_What to work on_
Copy each of the following lines exactly, keeping every character, space, and line break.

_Extracted information_
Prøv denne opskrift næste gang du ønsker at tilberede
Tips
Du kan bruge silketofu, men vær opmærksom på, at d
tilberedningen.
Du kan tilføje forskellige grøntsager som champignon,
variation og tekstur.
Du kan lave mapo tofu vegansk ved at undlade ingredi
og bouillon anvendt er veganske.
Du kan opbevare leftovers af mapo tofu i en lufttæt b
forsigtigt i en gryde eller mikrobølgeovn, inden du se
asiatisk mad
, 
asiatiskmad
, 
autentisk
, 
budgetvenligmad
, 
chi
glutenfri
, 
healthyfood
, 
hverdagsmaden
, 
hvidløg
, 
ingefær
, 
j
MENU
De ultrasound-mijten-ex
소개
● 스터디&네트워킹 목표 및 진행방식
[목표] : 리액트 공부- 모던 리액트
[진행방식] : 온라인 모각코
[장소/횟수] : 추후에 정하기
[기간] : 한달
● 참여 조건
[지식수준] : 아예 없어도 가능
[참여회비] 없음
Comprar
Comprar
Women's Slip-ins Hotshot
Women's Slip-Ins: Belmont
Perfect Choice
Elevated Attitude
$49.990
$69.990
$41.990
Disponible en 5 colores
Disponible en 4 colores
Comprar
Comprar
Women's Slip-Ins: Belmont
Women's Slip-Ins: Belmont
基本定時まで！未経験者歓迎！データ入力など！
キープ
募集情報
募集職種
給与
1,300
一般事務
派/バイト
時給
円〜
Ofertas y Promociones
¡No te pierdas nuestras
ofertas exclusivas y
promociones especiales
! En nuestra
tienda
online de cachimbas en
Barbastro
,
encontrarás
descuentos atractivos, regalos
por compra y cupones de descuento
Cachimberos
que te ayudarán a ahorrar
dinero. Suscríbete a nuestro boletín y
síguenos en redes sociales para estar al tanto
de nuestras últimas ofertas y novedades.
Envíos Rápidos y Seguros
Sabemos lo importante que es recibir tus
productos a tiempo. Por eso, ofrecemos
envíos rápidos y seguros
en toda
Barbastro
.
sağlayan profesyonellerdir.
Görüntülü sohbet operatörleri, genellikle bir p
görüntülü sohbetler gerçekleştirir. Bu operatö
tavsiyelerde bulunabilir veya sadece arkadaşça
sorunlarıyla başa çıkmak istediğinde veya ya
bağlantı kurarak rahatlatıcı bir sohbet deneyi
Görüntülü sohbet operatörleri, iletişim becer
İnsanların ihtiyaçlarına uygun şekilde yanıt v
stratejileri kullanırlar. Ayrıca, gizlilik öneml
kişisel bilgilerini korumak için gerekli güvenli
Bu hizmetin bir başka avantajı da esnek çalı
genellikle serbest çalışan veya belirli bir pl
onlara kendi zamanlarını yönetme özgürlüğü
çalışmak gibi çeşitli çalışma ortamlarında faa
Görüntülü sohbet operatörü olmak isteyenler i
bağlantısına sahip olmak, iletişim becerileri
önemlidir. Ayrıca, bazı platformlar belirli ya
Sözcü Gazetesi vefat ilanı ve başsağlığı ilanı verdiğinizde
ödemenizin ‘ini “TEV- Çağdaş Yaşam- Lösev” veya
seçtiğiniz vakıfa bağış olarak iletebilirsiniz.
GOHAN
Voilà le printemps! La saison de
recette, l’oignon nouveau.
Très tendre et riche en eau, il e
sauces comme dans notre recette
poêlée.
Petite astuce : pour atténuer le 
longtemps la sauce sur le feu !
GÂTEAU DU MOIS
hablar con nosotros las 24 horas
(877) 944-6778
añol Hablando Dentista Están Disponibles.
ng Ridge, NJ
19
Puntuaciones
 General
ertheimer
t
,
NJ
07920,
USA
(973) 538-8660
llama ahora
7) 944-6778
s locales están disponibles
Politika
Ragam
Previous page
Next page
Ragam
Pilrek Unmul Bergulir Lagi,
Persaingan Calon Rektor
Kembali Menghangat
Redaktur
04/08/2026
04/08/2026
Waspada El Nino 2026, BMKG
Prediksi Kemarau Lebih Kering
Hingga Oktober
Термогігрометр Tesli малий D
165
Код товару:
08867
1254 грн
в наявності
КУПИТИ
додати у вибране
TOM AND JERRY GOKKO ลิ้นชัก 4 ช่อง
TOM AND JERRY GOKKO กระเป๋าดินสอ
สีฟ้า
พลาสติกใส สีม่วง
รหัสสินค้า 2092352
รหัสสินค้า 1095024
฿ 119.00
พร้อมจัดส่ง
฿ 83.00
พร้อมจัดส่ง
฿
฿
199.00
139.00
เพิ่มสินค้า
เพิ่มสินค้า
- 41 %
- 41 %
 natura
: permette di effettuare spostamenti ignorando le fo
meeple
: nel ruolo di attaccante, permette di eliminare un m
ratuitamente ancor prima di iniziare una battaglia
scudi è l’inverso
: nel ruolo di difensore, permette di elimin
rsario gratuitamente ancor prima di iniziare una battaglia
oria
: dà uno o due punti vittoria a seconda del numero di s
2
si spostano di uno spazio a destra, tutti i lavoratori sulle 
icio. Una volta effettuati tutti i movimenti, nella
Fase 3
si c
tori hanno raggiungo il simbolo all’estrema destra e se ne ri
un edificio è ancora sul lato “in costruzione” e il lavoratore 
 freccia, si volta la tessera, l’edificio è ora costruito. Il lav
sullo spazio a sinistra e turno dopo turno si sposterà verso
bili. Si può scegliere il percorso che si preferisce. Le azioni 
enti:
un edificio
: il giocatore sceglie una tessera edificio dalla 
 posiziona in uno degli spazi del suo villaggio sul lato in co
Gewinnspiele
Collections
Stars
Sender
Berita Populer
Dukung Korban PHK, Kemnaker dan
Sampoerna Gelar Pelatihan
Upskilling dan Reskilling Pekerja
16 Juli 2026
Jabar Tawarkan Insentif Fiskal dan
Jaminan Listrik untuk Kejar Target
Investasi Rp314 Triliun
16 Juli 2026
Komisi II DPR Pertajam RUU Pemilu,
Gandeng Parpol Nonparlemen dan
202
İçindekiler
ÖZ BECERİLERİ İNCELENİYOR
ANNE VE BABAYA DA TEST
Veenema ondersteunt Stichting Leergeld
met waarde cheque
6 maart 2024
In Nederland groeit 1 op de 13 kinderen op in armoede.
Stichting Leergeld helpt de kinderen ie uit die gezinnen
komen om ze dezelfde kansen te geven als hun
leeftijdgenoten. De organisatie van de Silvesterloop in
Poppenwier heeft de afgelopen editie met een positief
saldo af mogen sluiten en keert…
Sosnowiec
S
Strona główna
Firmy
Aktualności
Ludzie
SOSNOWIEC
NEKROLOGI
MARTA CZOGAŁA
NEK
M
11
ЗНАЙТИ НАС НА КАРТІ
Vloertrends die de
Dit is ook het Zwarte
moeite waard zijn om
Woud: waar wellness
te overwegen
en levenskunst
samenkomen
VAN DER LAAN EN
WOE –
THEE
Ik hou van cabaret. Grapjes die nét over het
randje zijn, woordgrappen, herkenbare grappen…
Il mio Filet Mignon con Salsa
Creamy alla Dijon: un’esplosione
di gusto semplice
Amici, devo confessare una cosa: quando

_Written response_
Prøv denne opskrift næste gang du ønsker at tilberede
Tips
Du kan bruge silketofu, men vær opmærksom på, at d
tilberedningen.
Du kan tilføje forskellige grøntsager som champignon,
variation og tekstur.
Du kan lave mapo tofu vegansk ved at undlade ingredi
og bouillon anvendt er veganske.
Du kan opbevare leftovers af mapo tofu i en lufttæt b
forsigtigt i en gryde eller mikrobølgeovn, inden du se
asiatisk mad
, 
asiatiskmad
, 
autentisk
, 
budgetvenligmad
, 
chi
glutenfri
, 
healthyfood
, 
hverdagsmaden
, 
hvidløg
, 
ingefær
, 
j
MENU
De ultrasound-mijten-ex
소개
● 스터디&네트워킹 목표 및 진행방식
[목표] : 리액트 공부- 모던 리액트
[진행방식] : 온라인 모각코
[장소/횟수] : 추후에 정하기
[기간] : 한달
● 참여 조건
[지식수준] : 아예 없어도 가능
[참여회비] 없음
Comprar
Comprar
Women's Slip-ins Hotshot
Women's Slip-Ins: Belmont
Perfect Choice
Elevated Attitude
$49.990
$69.990
$41.990
Disponible en 5 colores
Disponible en 4 colores
Comprar
Comprar
Women's Slip-Ins: Belmont
Women's Slip-Ins: Belmont
基本定時まで！未経験者歓迎！データ入力など！
キープ
募集情報
募集職種
給与
1,300
一般事務
派/バイト
時給
円〜
Ofertas y Promociones
¡No te pierdas nuestras
ofertas exclusivas y
promociones especiales
! En nuestra
tienda
online de cachimbas en
Barbastro
,
encontrarás
descuentos atractivos, regalos
por compra y cupones de descuento
Cachimberos
que te ayudarán a ahorrar
dinero. Suscríbete a nuestro boletín y
síguenos en redes sociales para estar al tanto
de nuestras últimas ofertas y novedades.
Envíos Rápidos y Seguros
Sabemos lo importante que es recibir tus
productos a tiempo. Por eso, ofrecemos
envíos rápidos y seguros
en toda
Barbastro
.
sağlayan profesyonellerdir.
Görüntülü sohbet operatörleri, genellikle bir p
görüntülü sohbetler gerçekleştirir. Bu operatö
tavsiyelerde bulunabilir veya sadece arkadaşça
sorunlarıyla başa çıkmak istediğinde veya ya
bağlantı kurarak rahatlatıcı bir sohbet deneyi
Görüntülü sohbet operatörleri, iletişim becer
İnsanların ihtiyaçlarına uygun şekilde yanıt v
stratejileri kullanırlar. Ayrıca, gizlilik öneml
kişisel bilgilerini korumak için gerekli güvenli
Bu hizmetin bir başka avantajı da esnek çalı
genellikle serbest çalışan veya belirli bir pl
onlara kendi zamanlarını yönetme özgürlüğü
çalışmak gibi çeşitli çalışma ortamlarında faa
Görüntülü sohbet operatörü olmak isteyenler i
bağlantısına sahip olmak, iletişim becerileri
önemlidir. Ayrıca, bazı platformlar belirli ya
Sözcü Gazetesi vefat ilanı ve başsağlığı ilanı verdiğinizde
ödemenizin ‘ini “TEV- Çağdaş Yaşam- Lösev” veya
seçtiğiniz vakıfa bağış olarak iletebilirsiniz.
GOHAN
Voilà le printemps! La saison de
recette, l’oignon nouveau.
Très tendre et riche en eau, il e
sauces comme dans notre recette
poêlée.
Petite astuce : pour atténuer le 
longtemps la sauce sur le feu !
GÂTEAU DU MOIS
hablar con nosotros las 24 horas
(877) 944-6778
añol Hablando Dentista Están Disponibles.
ng Ridge, NJ
19
Puntuaciones
 General
ertheimer
t
,
NJ
07920,
USA
(973) 538-8660
llama ahora
7) 944-6778
s locales están disponibles
Politika
Ragam
Previous page
Next page
Ragam
Pilrek Unmul Bergulir Lagi,
Persaingan Calon Rektor
Kembali Menghangat
Redaktur
04/08/2026
04/08/2026
Waspada El Nino 2026, BMKG
Prediksi Kemarau Lebih Kering
Hingga Oktober
Термогігрометр Tesli малий D
165
Код товару:
08867
1254 грн
в наявності
КУПИТИ
додати у вибране
TOM AND JERRY GOKKO ลิ้นชัก 4 ช่อง
TOM AND JERRY GOKKO กระเป๋าดินสอ
สีฟ้า
พลาสติกใส สีม่วง
รหัสสินค้า 2092352
รหัสสินค้า 1095024
฿ 119.00
พร้อมจัดส่ง
฿ 83.00
พร้อมจัดส่ง
฿
฿
199.00
139.00
เพิ่มสินค้า
เพิ่มสินค้า
- 41 %
- 41 %
 natura
: permette di effettuare spostamenti ignorando le fo
meeple
: nel ruolo di attaccante, permette di eliminare un m
ratuitamente ancor prima di iniziare una battaglia
scudi è l’inverso
: nel ruolo di difensore, permette di elimin
rsario gratuitamente ancor prima di iniziare una battaglia
oria
: dà uno o due punti vittoria a seconda del numero di s
2
si spostano di uno spazio a destra, tutti i lavoratori sulle 
icio. Una volta effettuati tutti i movimenti, nella
Fase 3
si c
tori hanno raggiungo il simbolo all’estrema destra e se ne ri
un edificio è ancora sul lato “in costruzione” e il lavoratore 
 freccia, si volta la tessera, l’edificio è ora costruito. Il lav
sullo spazio a sinistra e turno dopo turno si sposterà verso
bili. Si può scegliere il percorso che si preferisce. Le azioni 
enti:
un edificio
: il giocatore sceglie una tessera edificio dalla 
 posiziona in uno degli spazi del suo villaggio sul lato in co
Gewinnspiele
Collections
Stars
Sender
Berita Populer
Dukung Korban PHK, Kemnaker dan
Sampoerna Gelar Pelatihan
Upskilling dan Reskilling Pekerja
16 Juli 2026
Jabar Tawarkan Insentif Fiskal dan
Jaminan Listrik untuk Kejar Target
Investasi Rp314 Triliun
16 Juli 2026
Komisi II DPR Pertajam RUU Pemilu,
Gandeng Parpol Nonparlemen dan
202
İçindekiler
ÖZ BECERİLERİ İNCELENİYOR
ANNE VE BABAYA DA TEST
Veenema ondersteunt Stichting Leergeld
met waarde cheque
6 maart 2024
In Nederland groeit 1 op de 13 kinderen op in armoede.
Stichting Leergeld helpt de kinderen ie uit die gezinnen
komen om ze dezelfde kansen te geven als hun
leeftijdgenoten. De organisatie van de Silvesterloop in
Poppenwier heeft de afgelopen editie met een positief
saldo af mogen sluiten en keert…
Sosnowiec
S
Strona główna
Firmy
Aktualności
Ludzie
SOSNOWIEC
NEKROLOGI
MARTA CZOGAŁA
NEK
M
11
ЗНАЙТИ НАС НА КАРТІ
Vloertrends die de
Dit is ook het Zwarte
moeite waard zijn om
Woud: waar wellness
te overwegen
en levenskunst
samenkomen
VAN DER LAAN EN
WOE –
THEE
Ik hou van cabaret. Grapjes die nét over het
randje zijn, woordgrappen, herkenbare grappen…
Il mio Filet Mignon con Salsa
Creamy alla Dijon: un’esplosione
di gusto semplice
Amici, devo confessare una cosa: quando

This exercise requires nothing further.